1986. Claims of ineffective assistance of counsel are measured against a two-prong
test established by the Supreme Court in Strickland v. Washington, 466 U.S. 668,
687 (1984). An appellant must first show that his attorney’ performance was
BRIEF FOR APPELLANT-15
deficient, i.e., that his assistance fell below an objective standard of reasonableness.
Second, a claimant must demonstrate prejudice or a reasonable probability that, but
for his attorney’s unprofessional errors, the result of the proceeding would have been
different. Thompson v. State, 9 S.W.3d 808, 812 (Tex. Crim. App. 1999).

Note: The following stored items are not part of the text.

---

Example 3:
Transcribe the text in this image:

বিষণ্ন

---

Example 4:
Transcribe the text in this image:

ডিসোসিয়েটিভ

It is clear from the record that trial counsel not only did not make appropriate
objections, but was unprepared to do so. The District Clerk’s record reflects that no
request was filed by trial counsel for the state to provide notice to Appellant of
extraneous offenses. Tex. Code Crim. Proc., Art 37.07, Sec. (3)(g). Texas Rules of
Evidence, 404(b). Counsel did file a Motion for Discovery of Punishment Evidence
that did not specifically request notice of extraneous offenses, but did not even file
this motion until the day the trial began. (CR:32-35)
Indeed, the trial court voiced its concerns when trial counsel was attempting
to introduce an exhibit:
THE COURT: My gosh. You wouldn’t have – if that was your defense
in the middle of the trial, don’t you think you might have looked that
up? Are you trying to do a Sixth Amendment ineffective assistance on
purpose or what? (RR5: 89)
In terms of prejudice, it would be difficult to imagine a more damaging
omission than failure to make objections that would have prevented a minimum of
fourteen extraneous offenses and numerous bad acts from being presented to the jury
or at least have preserved the issue for appellate review.
BRIEF FOR APPELLANT-16
ISSUE NUMBER TWO
THE JUDGMENT OF THE COURT IS INCONSISTENT WITH THE ACTUAL
COURT’S RECORD AND SHOULD BE REFORMED
The trial court judgment reflects that Appellant pled true to each of the
enhancment paragraphs. (CR: 68) However, the trial record shows that Appellant
pled untrue to all of these paragraphs with the exception of paragraph two. (RR4: 59-
60) Appellant requests that the Judgment be reformed to reflect this fact.
BRIEF FOR APPELLANT-17
PRAYER
WHEREFORE, Premises considered, it is respectfully requested that this case
be reversed and remanded to the trial court and that the Court’s Judgment be reformed
to reflect Appellant’s actual pleas to the enhancement paragraphs.
Respectfully submitted,
/s/ C. Wayne Huff__________
C. Wayne Huff
P.O. Box 2334
Boerne, Texas 78006
Bar Card No. 10180600
(214) 803-4127
Facsimile (830) 230-5567
cwhuff@aol.com
CERTIFICATE OF SERVICE
The undersigned attorney of record of Appellant hereby certifies that a true and
correct copy of the foregoing motion was served on the District Attorney for Comal
County, Texas, at 150 N. Seguin #307, New Braunfels, TX 78130 on the same date
that it was efiled with this court.
Signed this the 8th day of December, 2015.
/s/ C. Wayne Huff_____________
C. Wayne Huff
BRIEF FOR APPELLANT-18
CERTIFICATE OF COMPLIANCE
I hereby certify that the foregoing document is in compliance with Rule of
Appellate Procedure 9.4(i)(2)(B) in that it contains 3332 words.